The next time period I remember really having an impact on my like of writing (I don't know how much I ever really loved it) was during 8th grade in my English class.  We had to write all sorts of stories.  First, we had to do a rough draft...AND THEN HAVE OUR PEERS CRITIQUE AND PROOFREAD IT!  Then a second draft...AND HAVE OUR PEERS CRITIQUE AND PROOFREAD IT!  (There may have been yet another round of this humiliation.)  Then a final draft, which we could turn in.  Being something of a perfectionist, I would critique and correct as I wrote.  There was no way that I was willing to consciously leave in misspellings or improper punctuation, etc.  The final result of my refusal to let anyone see anything but my best in the first place, was a lack of the proper amount of drafts (since once I finally showed any of my writing to any of my peers, I rarely, if ever, got any corrections; how can you make more than one draft without any changes?), and therefore, a poor grade in the class.  If this was what writing was, I didn't like it.

My dislike of writing caused me, at times, to make some poor choices in school.  In 9th grade, I got a D- in a class because I refused to turn in the two main projects which involved writing reports (I believe they also involved other scary things like interviewing people, but that may have been a different class).  I dropped out of a class mid-course during college because I was overwhelmed by the amount of writing I would have to do.  It was a really interesting course too.

My fear of writing has been the main cause of my not completing my degree.  Why torture myself?  And forget even thinking about doing a Master's...a THESIS???!!!!  Never in a million years!
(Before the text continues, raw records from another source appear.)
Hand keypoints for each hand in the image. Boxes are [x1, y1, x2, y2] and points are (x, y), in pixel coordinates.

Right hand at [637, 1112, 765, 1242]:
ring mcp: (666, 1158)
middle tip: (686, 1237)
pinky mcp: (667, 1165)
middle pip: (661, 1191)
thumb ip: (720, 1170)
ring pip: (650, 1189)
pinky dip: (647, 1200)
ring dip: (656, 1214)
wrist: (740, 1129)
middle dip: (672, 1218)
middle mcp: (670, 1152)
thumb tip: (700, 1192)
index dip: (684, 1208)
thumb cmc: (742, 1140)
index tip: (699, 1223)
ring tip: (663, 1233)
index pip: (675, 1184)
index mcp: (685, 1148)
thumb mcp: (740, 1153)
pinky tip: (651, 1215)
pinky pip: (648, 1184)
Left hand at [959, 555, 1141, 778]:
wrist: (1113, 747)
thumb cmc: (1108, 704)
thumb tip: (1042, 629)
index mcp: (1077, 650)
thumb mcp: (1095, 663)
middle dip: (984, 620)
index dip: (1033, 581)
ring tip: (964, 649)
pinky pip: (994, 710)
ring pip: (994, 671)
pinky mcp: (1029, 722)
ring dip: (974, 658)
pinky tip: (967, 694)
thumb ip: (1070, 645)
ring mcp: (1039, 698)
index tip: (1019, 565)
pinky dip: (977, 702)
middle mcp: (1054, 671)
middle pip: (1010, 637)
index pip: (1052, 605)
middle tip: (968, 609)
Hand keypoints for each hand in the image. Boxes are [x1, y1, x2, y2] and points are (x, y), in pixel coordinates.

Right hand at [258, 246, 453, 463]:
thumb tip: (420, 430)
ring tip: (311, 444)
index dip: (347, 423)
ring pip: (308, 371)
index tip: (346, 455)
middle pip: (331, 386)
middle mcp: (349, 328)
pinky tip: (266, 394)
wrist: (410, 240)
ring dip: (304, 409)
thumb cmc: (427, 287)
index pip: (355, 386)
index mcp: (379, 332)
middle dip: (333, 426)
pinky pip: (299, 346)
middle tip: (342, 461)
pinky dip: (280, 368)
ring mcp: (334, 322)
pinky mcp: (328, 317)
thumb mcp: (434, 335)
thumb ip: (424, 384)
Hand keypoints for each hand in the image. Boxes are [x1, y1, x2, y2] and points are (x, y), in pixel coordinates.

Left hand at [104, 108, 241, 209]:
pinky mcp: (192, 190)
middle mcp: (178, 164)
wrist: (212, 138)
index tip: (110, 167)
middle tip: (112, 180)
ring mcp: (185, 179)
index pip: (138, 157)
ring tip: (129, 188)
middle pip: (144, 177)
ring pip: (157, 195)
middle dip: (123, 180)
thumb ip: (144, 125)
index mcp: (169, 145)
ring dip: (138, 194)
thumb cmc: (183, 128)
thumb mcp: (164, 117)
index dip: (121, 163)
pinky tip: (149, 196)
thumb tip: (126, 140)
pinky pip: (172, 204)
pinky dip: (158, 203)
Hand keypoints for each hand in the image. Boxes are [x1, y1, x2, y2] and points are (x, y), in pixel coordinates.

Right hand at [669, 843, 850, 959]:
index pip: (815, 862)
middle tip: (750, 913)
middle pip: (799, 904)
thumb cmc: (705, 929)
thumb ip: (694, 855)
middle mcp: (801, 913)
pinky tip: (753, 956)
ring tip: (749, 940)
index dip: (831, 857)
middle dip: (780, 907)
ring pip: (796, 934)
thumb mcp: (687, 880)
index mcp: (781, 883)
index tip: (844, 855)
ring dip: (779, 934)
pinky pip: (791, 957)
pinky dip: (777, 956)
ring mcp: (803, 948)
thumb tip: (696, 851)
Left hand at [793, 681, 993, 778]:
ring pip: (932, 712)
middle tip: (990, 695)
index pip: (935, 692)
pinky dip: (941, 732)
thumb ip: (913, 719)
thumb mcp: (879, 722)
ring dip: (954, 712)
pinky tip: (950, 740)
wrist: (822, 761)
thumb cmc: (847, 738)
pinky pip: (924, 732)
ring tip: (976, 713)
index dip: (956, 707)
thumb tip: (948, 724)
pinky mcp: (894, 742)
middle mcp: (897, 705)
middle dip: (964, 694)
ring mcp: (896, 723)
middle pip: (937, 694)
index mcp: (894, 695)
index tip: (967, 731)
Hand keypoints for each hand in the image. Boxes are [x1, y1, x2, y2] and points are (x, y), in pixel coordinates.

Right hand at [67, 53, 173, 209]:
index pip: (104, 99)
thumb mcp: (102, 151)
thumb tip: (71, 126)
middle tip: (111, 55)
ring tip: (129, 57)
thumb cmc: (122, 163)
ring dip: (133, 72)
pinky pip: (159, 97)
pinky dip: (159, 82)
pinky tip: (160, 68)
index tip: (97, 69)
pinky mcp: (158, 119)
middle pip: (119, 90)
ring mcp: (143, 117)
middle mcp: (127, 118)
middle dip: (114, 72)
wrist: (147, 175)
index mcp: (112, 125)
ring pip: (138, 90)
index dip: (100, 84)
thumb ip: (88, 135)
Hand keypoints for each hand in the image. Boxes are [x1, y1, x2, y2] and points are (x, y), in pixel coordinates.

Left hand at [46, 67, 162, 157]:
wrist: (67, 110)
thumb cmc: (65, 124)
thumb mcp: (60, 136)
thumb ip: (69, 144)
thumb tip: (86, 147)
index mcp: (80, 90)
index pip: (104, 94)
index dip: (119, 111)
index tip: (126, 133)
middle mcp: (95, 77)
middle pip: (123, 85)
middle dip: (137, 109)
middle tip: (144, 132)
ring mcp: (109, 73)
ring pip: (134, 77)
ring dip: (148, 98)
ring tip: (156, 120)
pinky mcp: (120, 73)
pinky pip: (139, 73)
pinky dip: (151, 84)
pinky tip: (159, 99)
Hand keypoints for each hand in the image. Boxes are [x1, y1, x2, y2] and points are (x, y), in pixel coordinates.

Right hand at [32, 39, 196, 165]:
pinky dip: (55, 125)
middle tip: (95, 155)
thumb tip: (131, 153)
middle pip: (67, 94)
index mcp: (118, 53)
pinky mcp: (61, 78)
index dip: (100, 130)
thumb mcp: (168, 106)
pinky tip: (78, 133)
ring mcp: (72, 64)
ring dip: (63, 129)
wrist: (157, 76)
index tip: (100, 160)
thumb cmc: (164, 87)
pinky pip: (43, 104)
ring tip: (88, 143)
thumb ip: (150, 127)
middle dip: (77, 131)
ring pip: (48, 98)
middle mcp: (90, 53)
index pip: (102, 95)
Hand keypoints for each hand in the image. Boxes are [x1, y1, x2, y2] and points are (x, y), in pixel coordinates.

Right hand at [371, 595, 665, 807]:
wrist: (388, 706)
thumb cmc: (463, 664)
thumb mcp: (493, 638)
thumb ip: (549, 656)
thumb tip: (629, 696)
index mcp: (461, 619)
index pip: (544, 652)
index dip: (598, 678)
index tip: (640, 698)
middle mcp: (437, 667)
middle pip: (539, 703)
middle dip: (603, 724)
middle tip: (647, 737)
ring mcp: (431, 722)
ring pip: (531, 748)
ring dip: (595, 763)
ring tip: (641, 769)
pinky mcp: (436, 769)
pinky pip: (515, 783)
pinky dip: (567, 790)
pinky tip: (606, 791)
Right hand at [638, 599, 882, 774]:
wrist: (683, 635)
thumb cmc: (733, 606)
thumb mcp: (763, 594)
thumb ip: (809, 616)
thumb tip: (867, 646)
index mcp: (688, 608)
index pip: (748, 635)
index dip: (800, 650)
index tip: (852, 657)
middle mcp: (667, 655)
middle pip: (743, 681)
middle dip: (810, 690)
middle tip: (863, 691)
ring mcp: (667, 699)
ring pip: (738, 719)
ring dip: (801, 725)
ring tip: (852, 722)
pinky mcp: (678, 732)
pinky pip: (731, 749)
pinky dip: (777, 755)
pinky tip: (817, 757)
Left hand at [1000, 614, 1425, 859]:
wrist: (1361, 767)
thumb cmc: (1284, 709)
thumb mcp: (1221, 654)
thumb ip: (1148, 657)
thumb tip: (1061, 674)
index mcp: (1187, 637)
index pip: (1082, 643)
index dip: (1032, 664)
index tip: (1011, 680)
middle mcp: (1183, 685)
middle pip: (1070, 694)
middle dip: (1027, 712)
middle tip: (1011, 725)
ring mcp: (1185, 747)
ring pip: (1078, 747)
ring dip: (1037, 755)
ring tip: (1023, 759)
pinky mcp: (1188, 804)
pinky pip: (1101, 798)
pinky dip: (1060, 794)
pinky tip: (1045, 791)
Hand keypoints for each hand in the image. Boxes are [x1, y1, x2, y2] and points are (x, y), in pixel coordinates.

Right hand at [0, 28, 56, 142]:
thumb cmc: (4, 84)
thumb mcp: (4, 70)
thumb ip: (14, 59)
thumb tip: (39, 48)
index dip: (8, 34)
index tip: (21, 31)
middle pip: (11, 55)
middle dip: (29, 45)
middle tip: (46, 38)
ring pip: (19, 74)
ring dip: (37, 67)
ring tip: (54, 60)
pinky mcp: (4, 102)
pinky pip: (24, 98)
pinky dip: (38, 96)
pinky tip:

Now, lest you think that my angst about writing has caused a permanent writer's block until this moment, let me put your worries to rest.  I actually have written a fair amount of papers that have been required of me for various reasons.  I have also semi-faithfully kept a journal.  But to purposely set out to do something like, say, write a book sounds about as fun to me as walking on a bed of nails.

I give you this information, dear readers, in the hopes that you will be easy on me.  Try not to make fun of me.  Overlook any improper punctuation, poor grammar, misspellings, overuse of parentheses and ... (whatever those dotdotdot things are called), annoying repetition, annoying repetition, annoying repetition, um...or any other flaws in my ramblings.  I say this hypocritically, because I often notice these things in other people's writings (but not on purpose!).  I try really hard to see past it, though.

Having written all that, I look up and see that I can't find a spellcheck button!  Also, no right-clicking on a word to see synonyms.  What if I used the wrong word (is angst even the right word to put in?  Is is spelled correctly?)? -(Is that where the question mark even belongs?!!!)  Stress is starting to build up.  I could check my dictionary and my writing guide to make sure, but do I really want to stop this before it gets off the ground?  That could make this whole adventure too overwhelming.  I take a deep breath and decide.  I'll just write.